Perché sono tanti gli insegnanti italiani? "A causa delle caratteristiche orografiche dell'Italia", risponde in prima battuta il ministro Fioroni: 16 milioni di ettari del nostro territorio sono zone montane con scuole montane. E non si possono cambiare le caratteristiche orografiche del Paese né rimettere in discussione il diritto all'istruzione riconosciuto dalla Costituzione. Tre maestri ogni dieci alunni possono essere troppi al centro di Roma o in un'altra grande città, ma tre per otto possono risultare necessari nelle comunità montane.

Poi, c'è la questione dei cosiddetti "insegnanti di sostegno", circa 80 mila insegnanti dedicati agli alunni disabili o meglio "diversamente abili", come si dice più correttamente. E su questo aspetto, insieme al ministro, richiamano l'attenzione numerosi addetti ai lavori, come Luciano Stefanini, insegnante precario di Fisica in un istituto professionale di Portoferraio (Isola d'Elba). Ma a parte il fatto che anche questo 10% del corpo docente è compreso nelle statistiche Ocse (l'Organizzazione internazionale per la cooperazione e lo sviluppo economico), di cui alcuni come Giovannone - contestano però l'attendibilità, bisogna distinguere tra i disabili in senso stretto (ciechi o sordomuti) ai quali un Paese civile ha il dovere di fornire un'assistenza particolare e altre categorie di alunni, come quelli che hanno problemi di apprendimento o di comportamento e soffrono di un disagio familiare o sociale, per i quali la questione si pone in termini diversi. Dopo cinque anni, comunque, gli insegnanti di sostegno diventano automaticamente di ruolo e vanno così ad accrescere il complesso del corpo docente.

Ma quanto lavorano gli insegnanti italiani? E' vero o no che sono fannulloni? Ha ragione senz'altro chi dice - come Francesco Gri, docente di Informatica in una scuola superiore di Pordenone - che oltre all'orario d'insegnamento, bisogna calcolare anche la preparazione delle lezioni, i colloqui con i genitori, il collegio dei docenti e quant'altro. Sta di fatto, però, che il contratto nazionale di lavoro degli insegnanti italiani prevede 600 ore all'anno contro le 700 della media europea: anche qui, dunque, c'è una differenza di circa il 15% a nostro sfavore.

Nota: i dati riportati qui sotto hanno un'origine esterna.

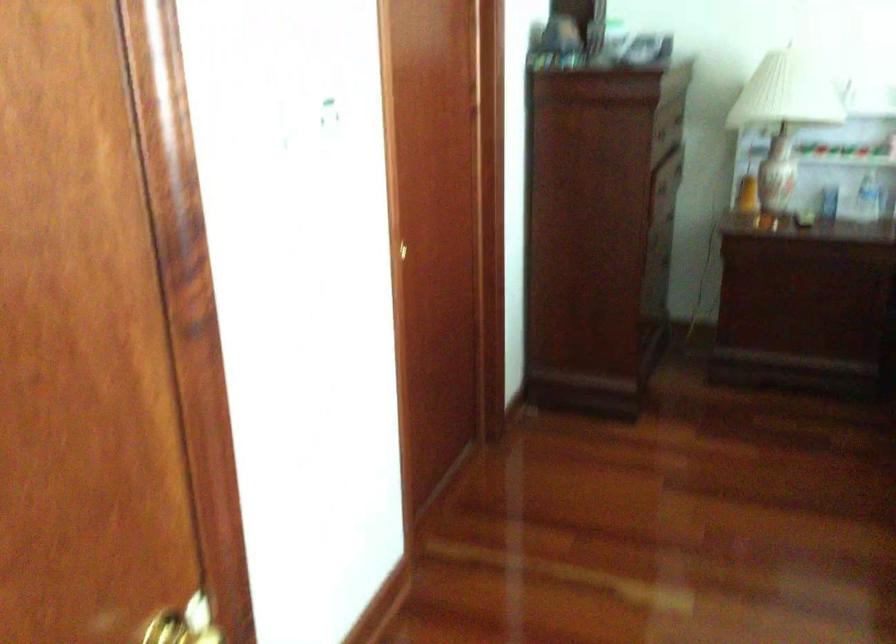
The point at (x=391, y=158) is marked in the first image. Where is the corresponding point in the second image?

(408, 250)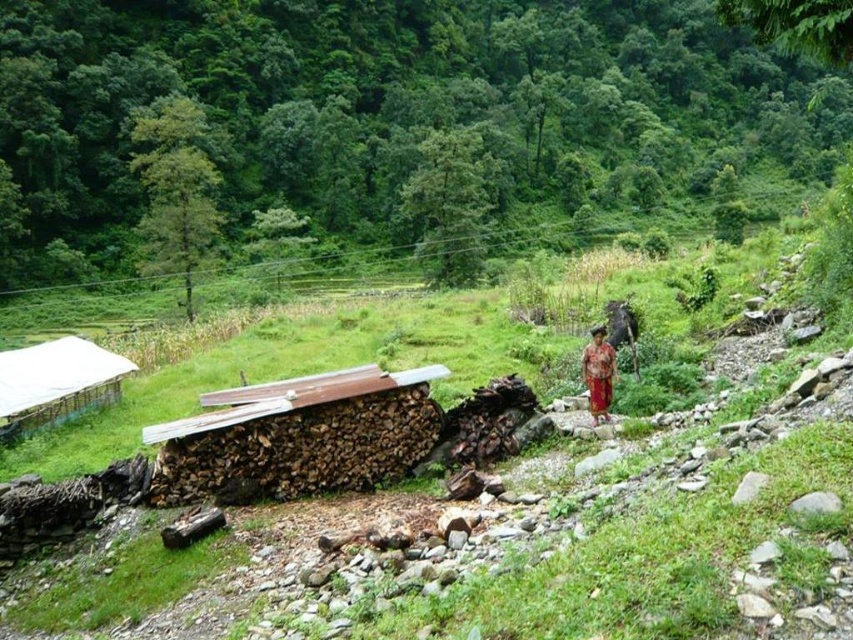
You are planning to hang a red fabric dress at center on a clothesline between two objects. The white plastic hut at lower left is nearby. Which object should you choose as the second support point if you want the clothesline to be higher than the dress?

The white plastic hut at lower left should be used as the second support point because it has a greater height compared to the red fabric dress at center, allowing the clothesline to be positioned higher.

You are hiking and come across this valley. You see a white plastic hut at lower left and a red fabric dress at center. Which object is positioned to the left of the other?

The white plastic hut at lower left is to the left of the red fabric dress at center.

Per fortuna non mancano gli insegnanti che riconoscono le disfunzioni organizzative del sistema, sollecitando maggiori investimenti per adeguare le strutture come ha detto la professoressa Bolondi nel dibattito a Repubblica RadioTv; ovvero per migliorare la qualità della scuola italiana, come auspica Remo Guidi. "Nel corpo docente - osserva Alessandra Zucconi, ex in segnante con 38 anni di servizio - esistono profonde, profondissime differenze, legate sia alla materia insegnata sia alla deontologia professionale dei singoli" . E forse è proprio questa la conclusione più ragionevole e convincente.

Non c'è dubbio, come scrivono Renza Bertuzzi, caporedattore del giornale della "Gilda degli insegnanti", Anna Di Gennaro da Milano, Eugenio Bastianon e infine Vittorio Falletti, che anche in questo caso sarebbe sbagliato generalizzare e che occorre tener conto delle condizioni particolari in cui i docenti lavorano. La maggior parte compie quotidianamente il proprio dovere, assolvendo alle proprie responsabilità educative e supplendo spesso anche alle carenze delle famiglie. Più che fannulloni, molti di loro sono piccoli o grandi eroi civili che rendono un servizio fondamentale alla società e meritano perciò di essere rispettati e trattati meglio.